O Brasil virou um país confuso, e por isso foi até bom que ele tenha perdido a Copa do Mundo em casa. Isso porque o país está cheio de problemas para ser campeão num simples entretenimento esportivo.
Temos muitos corruptos, muitos reacionários, muitos facínoras. Reabilitamos corruptos, canastrões, assassinos e ladrões, mas deixamos que nossos verdadeiros mestres percam a vida no auge de sua missão, deixada incompleta.
Deixamos lacunas nos nossos melhores projetos. Mas permitimos que se completem trajetórias inúteis, desmerecidas, que nada têm a nos insinar e cujos "futuros mestres" vão chegar à velhice sem saber o que estão fazendo entre nós.
Perdemos gente fundamental e atuante em nossa cultura. Embora relativamente idosos, nomes como José Wilker e João Ubaldo Ribeiro ainda tinham muito a fazer, eles tinham uns 30 anos de atividade pela frente.
Do contrário de uns ainda vivos (mas velhos e talvez muito doentes) Darly Alves, Doca Street e Pimenta Neves, que já deveriam estar enterrados há um tempo, por simbolizarem visões ultrapassadas desesperadamente acudidas por seus crimes, reduzidos eles a espectadores passivos de um presente cujo futuro eles julgam poder segurar mas lhes escapará das mãos.
As desigualdades no Brasil são tão grandes que nosso patrimônio cultural rico, arduamente trabalhado pela gente do povo, às custas de muitas lutas e sacrifícios, aos poucos é privatizado nas mãos de especialistas e apreciadores de elite.
O povo nordestino já não tem a música nordestina de raiz, trocada por um caricato "forró-brega" que tem mais de pastiche de country e de ritmos caribenhos. As favelas cariocas viraram reféns do "funk" e do sambrega, enquanto o legítimo samba dos morros se torna agora artigo de luxo para as turmas abastadas dos condomínios ricos do Leblon.

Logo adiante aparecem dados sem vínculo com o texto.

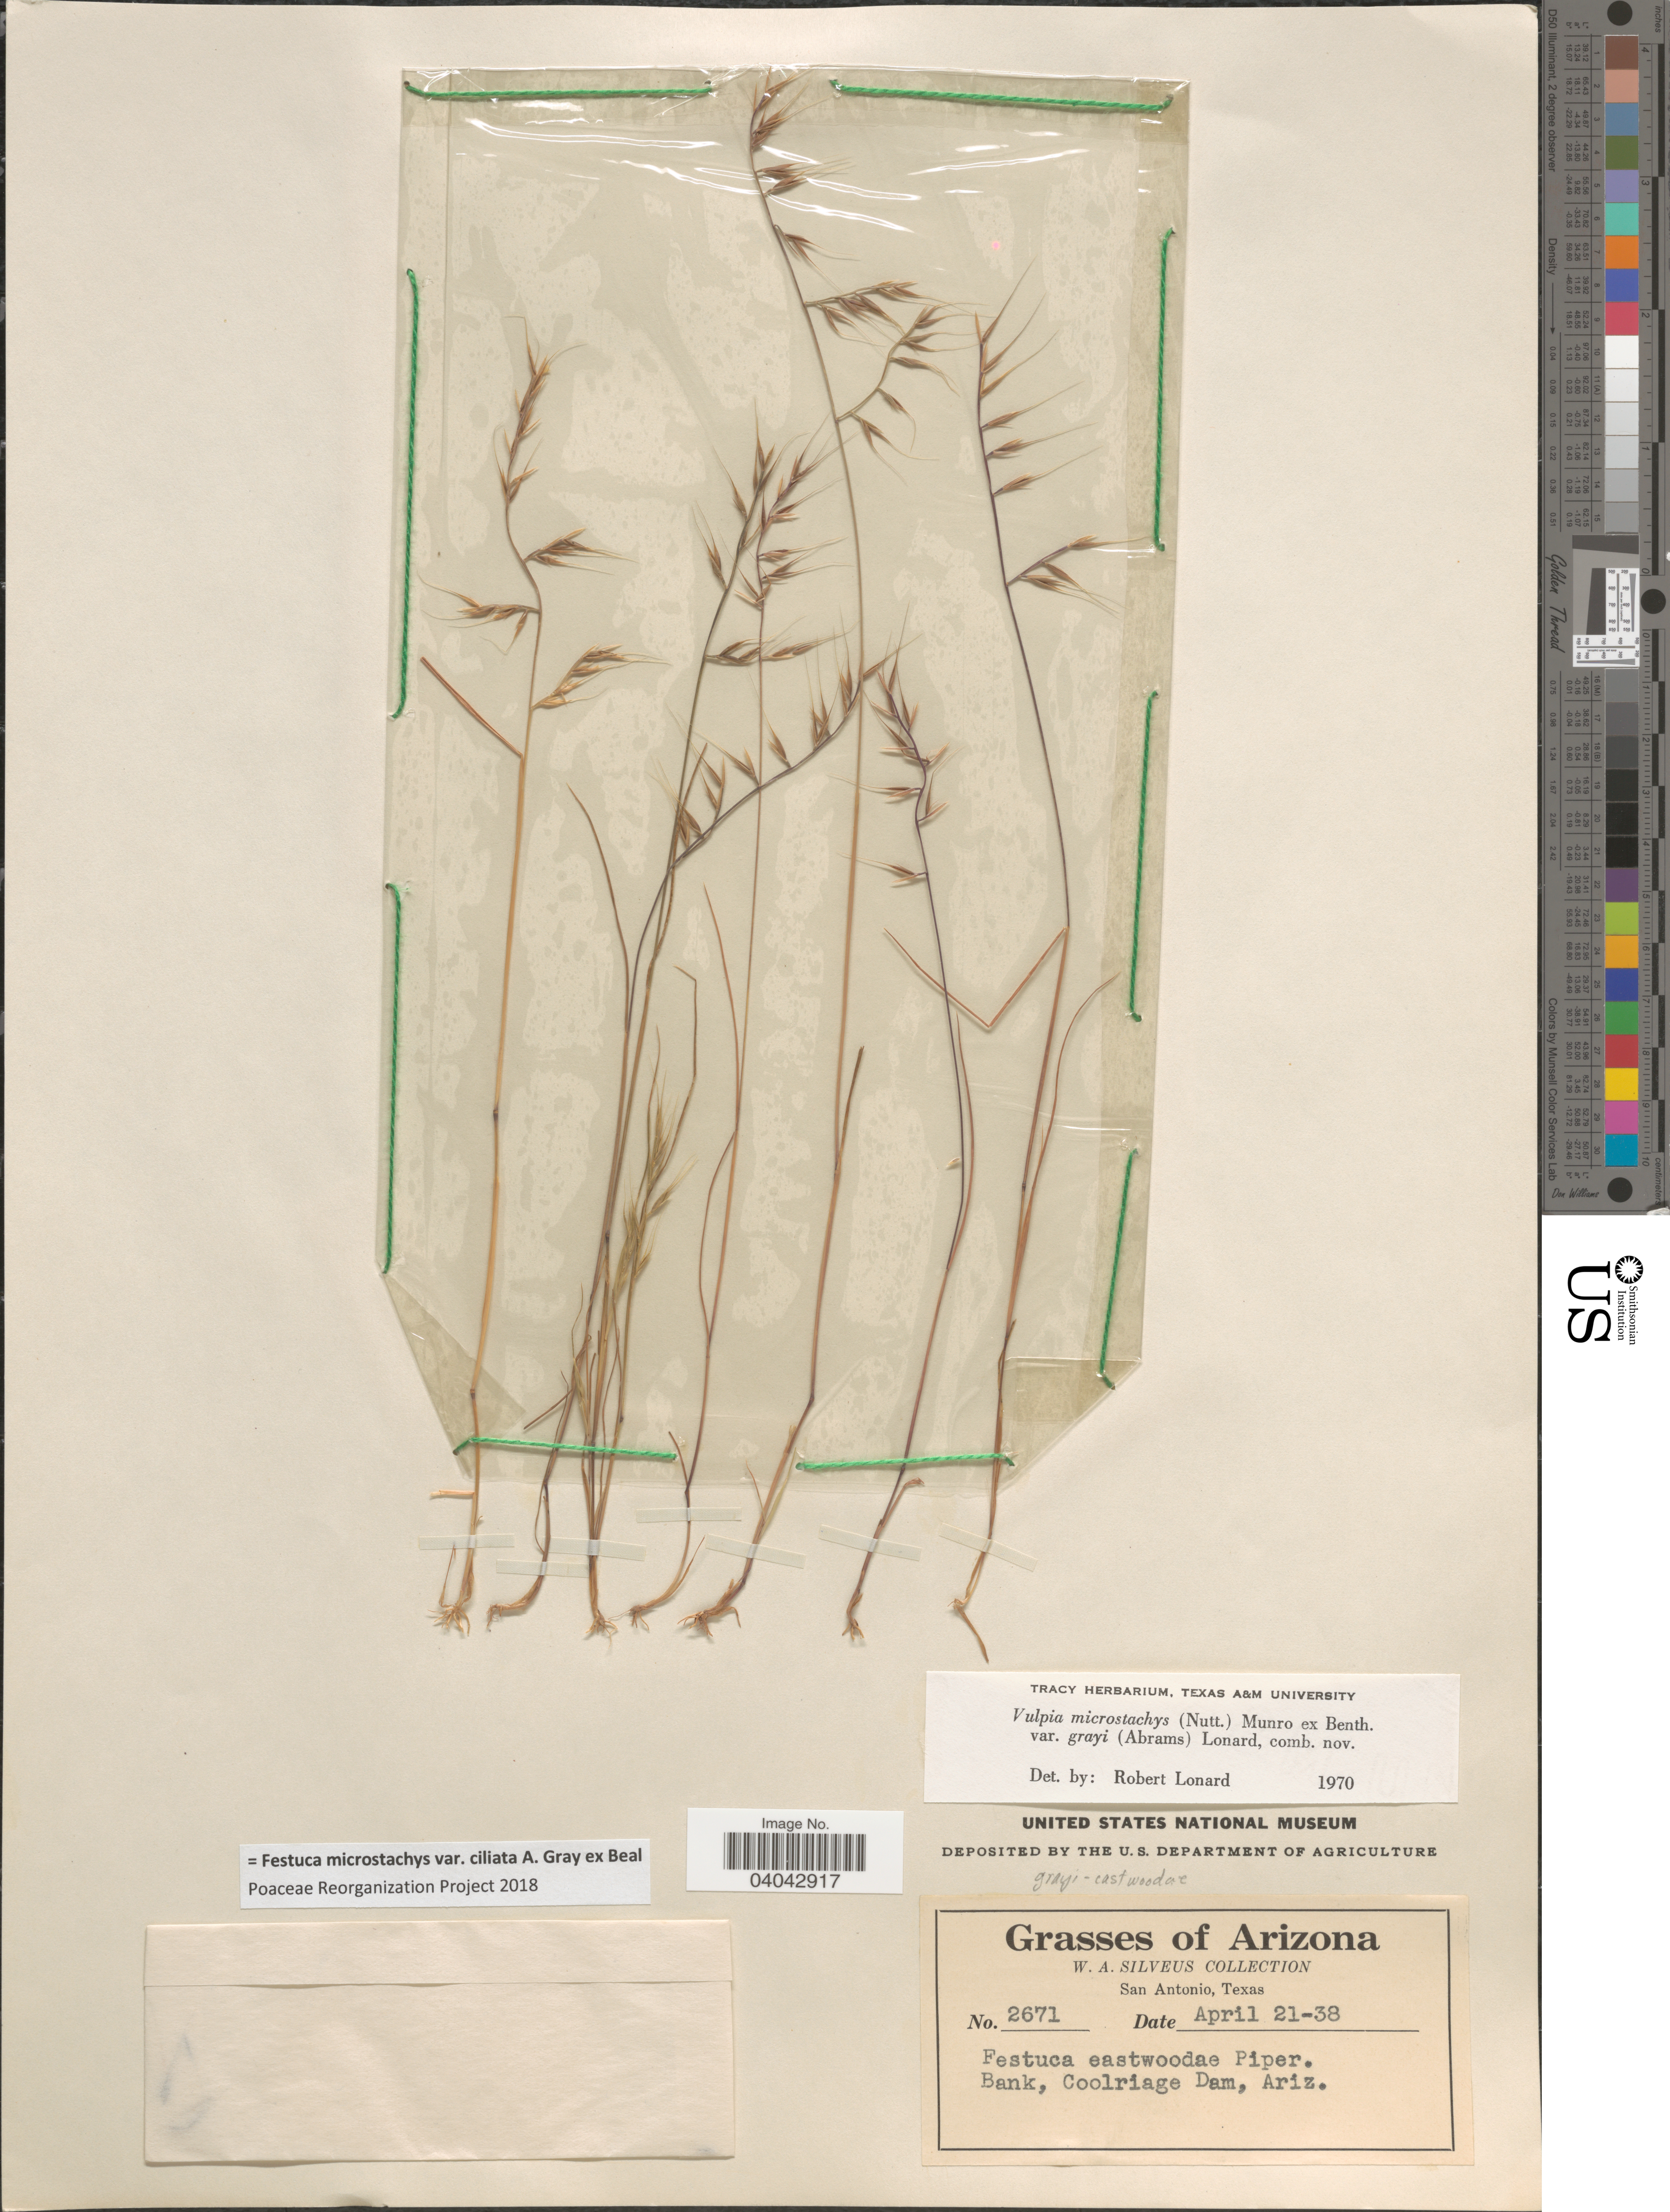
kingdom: Plantae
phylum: Tracheophyta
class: Liliopsida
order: Poales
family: Poaceae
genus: Festuca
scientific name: Festuca microstachys var. ciliata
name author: A. Gray ex W.J. Beal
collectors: W. Silveus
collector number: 2671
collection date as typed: Transcribed d/m/y: 21/4/38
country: United States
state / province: Arizona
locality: Bank, Coolriage Dam.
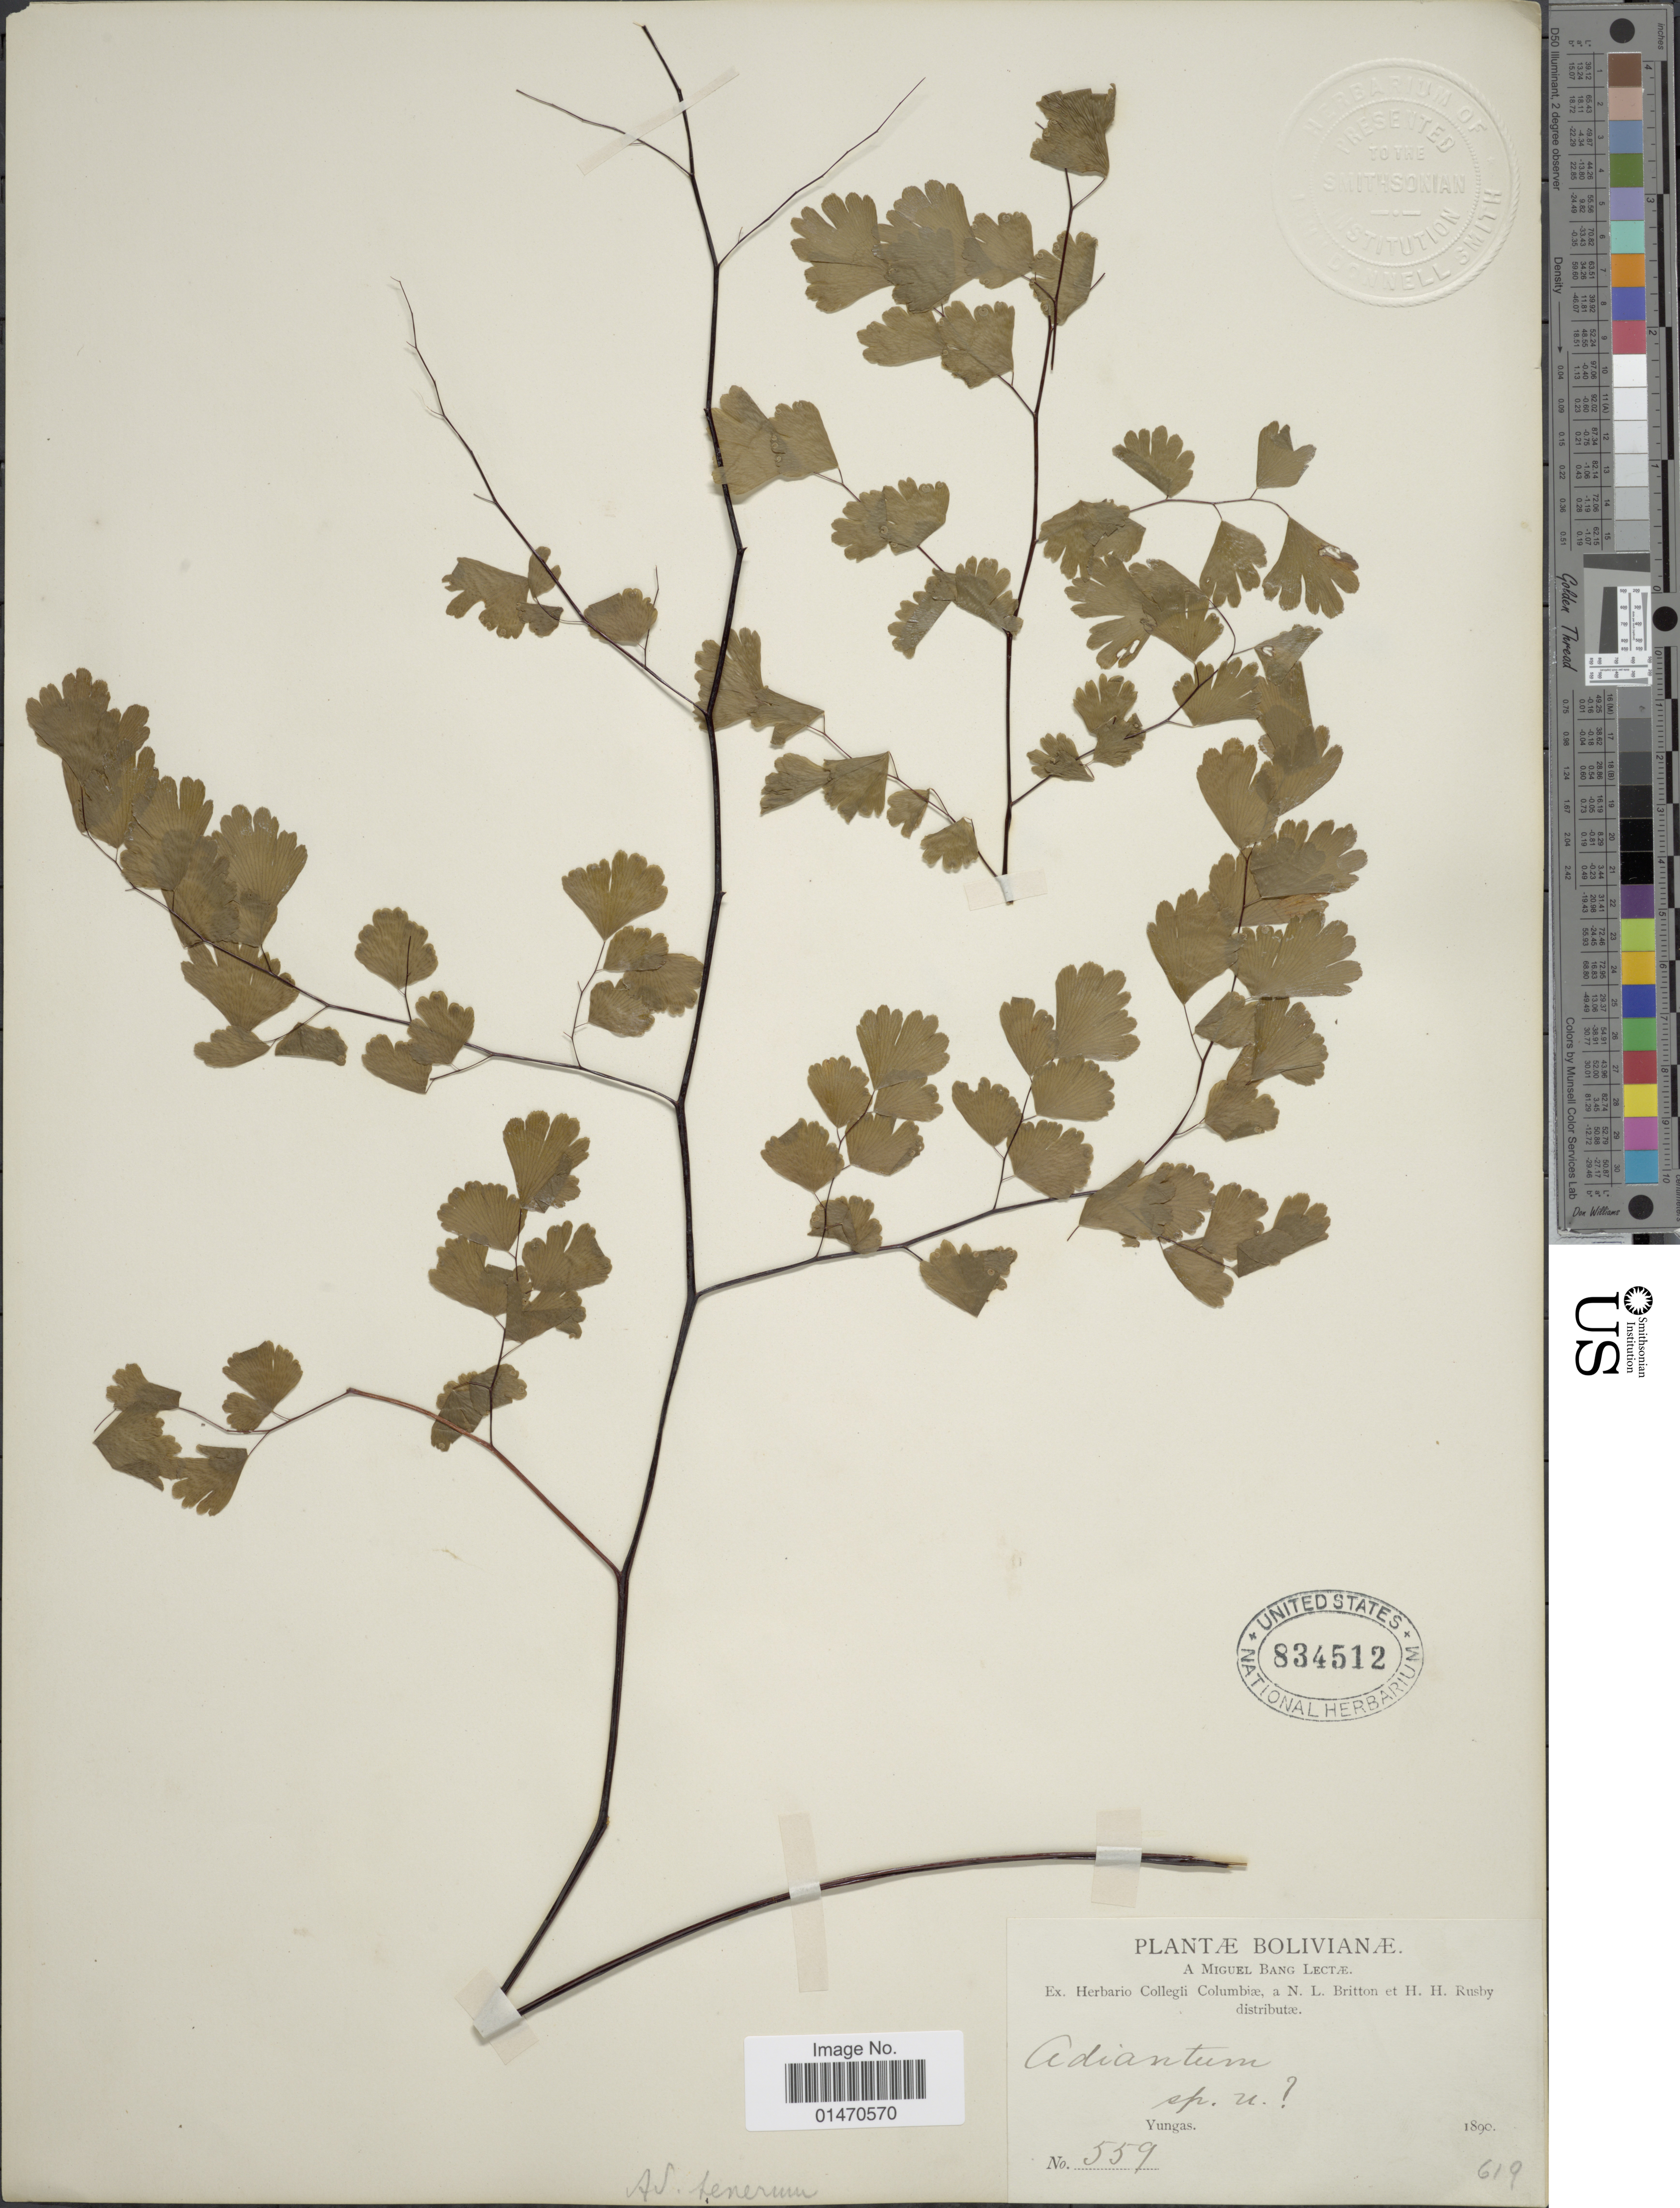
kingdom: Plantae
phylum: Tracheophyta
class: Polypodiopsida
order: Polypodiales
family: Pteridaceae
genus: Adiantum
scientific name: Adiantum lorentzii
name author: Hieron.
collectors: M. Bang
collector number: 559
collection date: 1890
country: Bolivia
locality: Yungas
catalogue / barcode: US 834512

Criaram-se posturas esquizofrênicas, entre um progressismo petista de hoje e o antigo reacionarismo udenista de 50 anos atrás, juntos e misturados dentro de uma nada saudável gororoba de valores que tanto deslumbra nossos intelectuais "tão bacanas".
Derrubamos João Goulart e reabilitamos Fernando Collor. Impedimos Juscelino Kubitschek de iniciar mandato como presidente eleito em Brasília, mas não conseguimos tirar José Sarney e Paulo Maluf do Legislativo Federal.
Muitos dançam o roquinho da 89 FM enquanto alternam a defesa da liberdade do "funk" com a defesa da moralidade das TFP da vida. Não sabemos para onde ir, diante dessa dicotomia entre a libertinagem e o reacionarismo, os tempos confusos do general Ernesto Geisel ainda parecem assombrar o nosso território, do Arroio ao Chuí.
Aqui fazemos nossa pequena contribuição para questionar esse mundinho de mediocridade e mostrar que o Brasil não se fará crescer porque reabilitamos facínoras e medíocres como se fossem nossos mestres no futuro.
Até lá, eles continuarão perguntando o que fazem aqui neste país. Mas já adiantamos: esse tipo de país, medíocre, reacionário e sem valores só estará condenado mesmo à estagnação. Cabe questionarmos a validade de tudo isso, antes que façamos falsos heróis ao sabor das conveniências.